I have many hopes for your life. That you find a deep and satisfying love for another person, a partner in life, to hold and hold up, who reveals the best parts of you. That you discover a vocation that resonates with your soul, a means for you to partner with God in the work of redeeming this world. That you cultivate friendships that honor and carry you, a family outside the bounds of bloodlines.

And that you hold on to one another.

I hope you become one another’s loudest cheerleader and biggest challenger. I hope you support without forgetting honesty and love without holding judgment. Please, please, please remember: in this thing of life, you are on the same team. 
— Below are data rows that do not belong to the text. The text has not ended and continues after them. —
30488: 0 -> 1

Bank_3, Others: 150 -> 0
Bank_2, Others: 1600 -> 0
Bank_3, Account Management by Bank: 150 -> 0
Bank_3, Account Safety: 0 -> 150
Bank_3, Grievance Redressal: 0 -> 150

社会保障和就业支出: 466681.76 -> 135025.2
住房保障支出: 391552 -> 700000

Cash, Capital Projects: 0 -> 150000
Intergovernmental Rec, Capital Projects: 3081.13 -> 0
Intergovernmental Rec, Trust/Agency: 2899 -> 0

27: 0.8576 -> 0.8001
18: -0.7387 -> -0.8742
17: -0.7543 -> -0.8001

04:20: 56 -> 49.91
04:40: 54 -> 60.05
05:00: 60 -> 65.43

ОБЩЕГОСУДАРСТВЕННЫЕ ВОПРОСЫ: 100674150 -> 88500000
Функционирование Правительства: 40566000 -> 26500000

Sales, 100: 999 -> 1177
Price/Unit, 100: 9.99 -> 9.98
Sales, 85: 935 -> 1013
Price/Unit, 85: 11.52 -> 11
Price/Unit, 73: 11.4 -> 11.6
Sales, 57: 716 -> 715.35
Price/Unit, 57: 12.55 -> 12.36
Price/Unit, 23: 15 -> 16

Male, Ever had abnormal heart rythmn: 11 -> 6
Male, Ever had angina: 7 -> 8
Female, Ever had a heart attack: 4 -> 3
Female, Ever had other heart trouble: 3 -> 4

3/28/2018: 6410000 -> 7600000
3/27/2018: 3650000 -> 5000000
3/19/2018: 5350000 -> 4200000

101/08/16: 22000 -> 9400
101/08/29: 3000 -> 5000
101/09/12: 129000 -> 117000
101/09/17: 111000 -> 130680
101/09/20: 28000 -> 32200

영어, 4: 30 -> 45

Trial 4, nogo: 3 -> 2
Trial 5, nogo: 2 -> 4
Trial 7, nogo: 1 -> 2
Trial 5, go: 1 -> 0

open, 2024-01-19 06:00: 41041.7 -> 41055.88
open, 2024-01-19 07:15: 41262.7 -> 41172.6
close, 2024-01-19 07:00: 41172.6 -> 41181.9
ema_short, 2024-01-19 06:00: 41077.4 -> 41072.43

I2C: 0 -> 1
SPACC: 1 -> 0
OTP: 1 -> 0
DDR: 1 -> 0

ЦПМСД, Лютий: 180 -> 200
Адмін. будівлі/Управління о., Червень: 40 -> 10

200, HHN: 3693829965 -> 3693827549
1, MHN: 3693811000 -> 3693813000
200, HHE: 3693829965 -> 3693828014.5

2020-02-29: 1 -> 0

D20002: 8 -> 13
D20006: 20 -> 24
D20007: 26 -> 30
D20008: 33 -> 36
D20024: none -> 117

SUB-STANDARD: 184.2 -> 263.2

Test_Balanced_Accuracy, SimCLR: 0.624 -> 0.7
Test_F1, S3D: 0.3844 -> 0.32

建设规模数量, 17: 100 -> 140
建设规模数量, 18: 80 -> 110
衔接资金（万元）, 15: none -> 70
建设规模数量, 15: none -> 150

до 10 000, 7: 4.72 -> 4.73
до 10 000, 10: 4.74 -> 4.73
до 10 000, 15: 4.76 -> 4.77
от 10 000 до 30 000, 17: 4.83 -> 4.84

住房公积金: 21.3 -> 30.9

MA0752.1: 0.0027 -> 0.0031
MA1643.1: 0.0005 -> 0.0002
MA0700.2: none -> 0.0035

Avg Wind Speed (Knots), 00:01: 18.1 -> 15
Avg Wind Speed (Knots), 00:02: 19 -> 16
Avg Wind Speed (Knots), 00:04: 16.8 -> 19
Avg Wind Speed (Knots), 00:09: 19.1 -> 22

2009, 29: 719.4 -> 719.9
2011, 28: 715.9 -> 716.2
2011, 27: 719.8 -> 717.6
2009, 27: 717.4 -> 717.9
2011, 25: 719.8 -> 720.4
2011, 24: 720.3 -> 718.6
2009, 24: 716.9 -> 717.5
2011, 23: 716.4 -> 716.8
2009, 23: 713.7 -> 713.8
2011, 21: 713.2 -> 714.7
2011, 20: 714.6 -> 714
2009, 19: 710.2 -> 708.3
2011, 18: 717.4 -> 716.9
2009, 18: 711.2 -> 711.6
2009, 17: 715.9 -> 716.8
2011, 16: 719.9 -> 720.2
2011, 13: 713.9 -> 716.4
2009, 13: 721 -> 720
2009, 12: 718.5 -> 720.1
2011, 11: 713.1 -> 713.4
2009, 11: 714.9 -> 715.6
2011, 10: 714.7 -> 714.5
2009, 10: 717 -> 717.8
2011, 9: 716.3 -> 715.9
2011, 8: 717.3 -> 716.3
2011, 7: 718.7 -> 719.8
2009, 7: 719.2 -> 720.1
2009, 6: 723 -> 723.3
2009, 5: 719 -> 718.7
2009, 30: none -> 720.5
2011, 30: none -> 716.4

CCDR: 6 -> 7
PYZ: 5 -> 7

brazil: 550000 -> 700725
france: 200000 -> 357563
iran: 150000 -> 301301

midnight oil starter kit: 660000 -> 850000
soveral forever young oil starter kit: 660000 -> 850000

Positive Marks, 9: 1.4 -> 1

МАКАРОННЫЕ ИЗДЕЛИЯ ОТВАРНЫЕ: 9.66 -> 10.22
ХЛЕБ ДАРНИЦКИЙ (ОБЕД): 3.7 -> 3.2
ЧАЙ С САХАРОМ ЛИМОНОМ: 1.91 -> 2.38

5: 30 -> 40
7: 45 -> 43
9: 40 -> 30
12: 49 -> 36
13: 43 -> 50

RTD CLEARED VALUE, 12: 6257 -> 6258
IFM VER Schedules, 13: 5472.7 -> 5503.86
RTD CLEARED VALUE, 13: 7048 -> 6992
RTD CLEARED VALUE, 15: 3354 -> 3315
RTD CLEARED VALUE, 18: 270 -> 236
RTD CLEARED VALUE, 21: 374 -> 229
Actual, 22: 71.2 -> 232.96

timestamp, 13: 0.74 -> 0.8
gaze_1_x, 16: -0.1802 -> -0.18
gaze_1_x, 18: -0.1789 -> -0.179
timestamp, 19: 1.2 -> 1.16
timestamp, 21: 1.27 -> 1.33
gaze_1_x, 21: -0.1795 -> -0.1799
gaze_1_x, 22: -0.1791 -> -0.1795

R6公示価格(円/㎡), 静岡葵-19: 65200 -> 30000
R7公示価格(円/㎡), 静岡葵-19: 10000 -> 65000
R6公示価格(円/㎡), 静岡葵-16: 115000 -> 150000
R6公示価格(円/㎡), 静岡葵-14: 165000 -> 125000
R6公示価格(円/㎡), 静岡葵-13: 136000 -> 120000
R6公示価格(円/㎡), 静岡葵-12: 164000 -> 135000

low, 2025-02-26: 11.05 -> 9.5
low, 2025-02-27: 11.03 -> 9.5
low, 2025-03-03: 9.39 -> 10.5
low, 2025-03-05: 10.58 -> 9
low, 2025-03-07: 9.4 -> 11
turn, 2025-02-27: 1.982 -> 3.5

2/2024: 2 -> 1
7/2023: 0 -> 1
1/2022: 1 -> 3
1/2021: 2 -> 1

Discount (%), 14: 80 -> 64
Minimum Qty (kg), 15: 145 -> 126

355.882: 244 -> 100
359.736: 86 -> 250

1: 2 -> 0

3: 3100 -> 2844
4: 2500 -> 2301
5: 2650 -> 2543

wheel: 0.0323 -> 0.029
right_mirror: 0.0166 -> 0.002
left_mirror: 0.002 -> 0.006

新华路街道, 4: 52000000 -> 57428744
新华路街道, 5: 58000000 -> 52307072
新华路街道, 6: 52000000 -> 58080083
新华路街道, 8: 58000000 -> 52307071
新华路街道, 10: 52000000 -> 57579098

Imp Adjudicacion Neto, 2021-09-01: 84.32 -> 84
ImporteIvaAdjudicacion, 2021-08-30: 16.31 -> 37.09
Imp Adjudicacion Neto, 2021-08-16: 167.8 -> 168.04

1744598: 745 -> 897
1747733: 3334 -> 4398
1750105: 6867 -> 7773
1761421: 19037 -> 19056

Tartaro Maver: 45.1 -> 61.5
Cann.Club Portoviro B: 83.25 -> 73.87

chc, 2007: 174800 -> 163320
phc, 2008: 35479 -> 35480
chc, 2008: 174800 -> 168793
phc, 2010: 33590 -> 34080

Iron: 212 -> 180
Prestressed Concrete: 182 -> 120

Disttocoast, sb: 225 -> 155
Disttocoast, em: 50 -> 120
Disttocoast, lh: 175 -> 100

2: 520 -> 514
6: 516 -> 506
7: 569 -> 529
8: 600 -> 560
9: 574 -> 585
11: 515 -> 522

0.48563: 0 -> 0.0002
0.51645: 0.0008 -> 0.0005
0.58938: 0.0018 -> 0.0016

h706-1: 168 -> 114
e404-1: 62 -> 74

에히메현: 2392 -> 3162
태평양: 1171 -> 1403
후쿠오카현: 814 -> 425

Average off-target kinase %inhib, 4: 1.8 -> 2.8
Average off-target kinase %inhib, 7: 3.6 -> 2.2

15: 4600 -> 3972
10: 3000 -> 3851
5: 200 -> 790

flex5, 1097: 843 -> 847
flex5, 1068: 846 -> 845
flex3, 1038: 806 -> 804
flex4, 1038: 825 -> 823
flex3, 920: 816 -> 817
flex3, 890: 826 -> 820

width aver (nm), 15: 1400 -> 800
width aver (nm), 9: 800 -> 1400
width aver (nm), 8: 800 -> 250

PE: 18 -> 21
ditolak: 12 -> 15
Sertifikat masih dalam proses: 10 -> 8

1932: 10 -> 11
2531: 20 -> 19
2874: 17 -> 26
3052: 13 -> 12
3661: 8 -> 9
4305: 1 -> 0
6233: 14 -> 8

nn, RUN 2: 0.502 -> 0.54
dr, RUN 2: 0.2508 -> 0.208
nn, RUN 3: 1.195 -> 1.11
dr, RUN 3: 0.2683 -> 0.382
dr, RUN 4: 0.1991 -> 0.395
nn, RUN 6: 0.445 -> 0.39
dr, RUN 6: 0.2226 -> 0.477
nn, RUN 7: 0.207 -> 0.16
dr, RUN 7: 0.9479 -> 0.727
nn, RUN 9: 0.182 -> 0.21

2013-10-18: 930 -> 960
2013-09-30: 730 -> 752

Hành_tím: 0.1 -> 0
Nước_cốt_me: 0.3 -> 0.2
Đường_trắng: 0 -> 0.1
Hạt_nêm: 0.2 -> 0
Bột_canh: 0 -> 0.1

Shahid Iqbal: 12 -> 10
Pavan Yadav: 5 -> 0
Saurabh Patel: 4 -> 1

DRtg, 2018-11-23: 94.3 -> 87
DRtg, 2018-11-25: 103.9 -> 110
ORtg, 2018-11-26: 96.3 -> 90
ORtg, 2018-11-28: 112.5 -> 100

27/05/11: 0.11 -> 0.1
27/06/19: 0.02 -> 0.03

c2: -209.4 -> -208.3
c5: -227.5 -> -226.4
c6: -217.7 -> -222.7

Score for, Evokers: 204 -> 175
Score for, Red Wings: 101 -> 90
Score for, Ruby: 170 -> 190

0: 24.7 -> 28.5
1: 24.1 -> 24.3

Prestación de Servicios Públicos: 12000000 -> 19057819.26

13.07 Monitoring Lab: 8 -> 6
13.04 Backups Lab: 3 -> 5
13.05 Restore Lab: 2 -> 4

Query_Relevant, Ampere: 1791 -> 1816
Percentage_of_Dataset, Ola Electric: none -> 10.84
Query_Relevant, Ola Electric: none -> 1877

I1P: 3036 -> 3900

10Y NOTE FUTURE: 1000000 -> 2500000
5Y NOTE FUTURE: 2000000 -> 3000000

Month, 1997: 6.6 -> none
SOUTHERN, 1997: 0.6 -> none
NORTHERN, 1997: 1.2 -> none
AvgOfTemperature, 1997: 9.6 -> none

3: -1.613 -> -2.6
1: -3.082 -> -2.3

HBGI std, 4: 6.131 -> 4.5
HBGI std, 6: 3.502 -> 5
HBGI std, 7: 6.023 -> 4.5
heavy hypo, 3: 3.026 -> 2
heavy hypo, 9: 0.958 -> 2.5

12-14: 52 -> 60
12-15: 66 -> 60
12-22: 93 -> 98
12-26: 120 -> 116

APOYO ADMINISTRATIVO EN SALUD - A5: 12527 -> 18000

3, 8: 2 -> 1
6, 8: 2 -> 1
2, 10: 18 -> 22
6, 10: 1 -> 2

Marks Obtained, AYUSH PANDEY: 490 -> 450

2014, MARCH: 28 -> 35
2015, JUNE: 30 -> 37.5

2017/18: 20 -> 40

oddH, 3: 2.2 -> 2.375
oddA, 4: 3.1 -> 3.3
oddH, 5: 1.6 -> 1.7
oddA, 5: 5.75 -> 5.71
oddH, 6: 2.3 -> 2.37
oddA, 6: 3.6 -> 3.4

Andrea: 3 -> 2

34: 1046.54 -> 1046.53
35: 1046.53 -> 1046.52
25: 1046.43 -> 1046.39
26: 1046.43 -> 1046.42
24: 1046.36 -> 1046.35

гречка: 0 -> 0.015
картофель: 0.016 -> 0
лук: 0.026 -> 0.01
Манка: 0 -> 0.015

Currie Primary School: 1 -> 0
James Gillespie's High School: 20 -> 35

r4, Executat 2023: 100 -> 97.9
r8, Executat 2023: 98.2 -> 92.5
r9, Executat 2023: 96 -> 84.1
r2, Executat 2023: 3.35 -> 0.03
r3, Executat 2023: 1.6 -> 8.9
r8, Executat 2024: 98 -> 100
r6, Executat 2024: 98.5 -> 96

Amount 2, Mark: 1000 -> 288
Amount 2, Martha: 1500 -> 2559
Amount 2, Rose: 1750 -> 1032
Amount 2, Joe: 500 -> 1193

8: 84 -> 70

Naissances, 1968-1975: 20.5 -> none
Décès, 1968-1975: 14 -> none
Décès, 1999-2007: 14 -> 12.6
May you find that none of you are perfect, yet all of you are good. And when you face the world together, you are complete.

My best gift, my only gift, I can offer you – outside of my attempts to reflect the presence of God and my sluggish struggle to demonstrate the importance of these wishes with my own life example – is one another. With each and every child I gave you, it was my best step toward being a better mother. My own love never feels enough, so I’ve offered you each a team of other humans who love, protect, guide and challenge you.

You will compete. You will be frustrated. You might not talk to one another for a period of time. The idiosyncrasies of each personality will eventually drive you toward an appreciation for solitude, but may it guide you toward compassion, an understanding that God’s image comes in many containers, often that look nothing like your own.

Each of you has a gift to offer the world, and it begins in your love for one another. May it be so.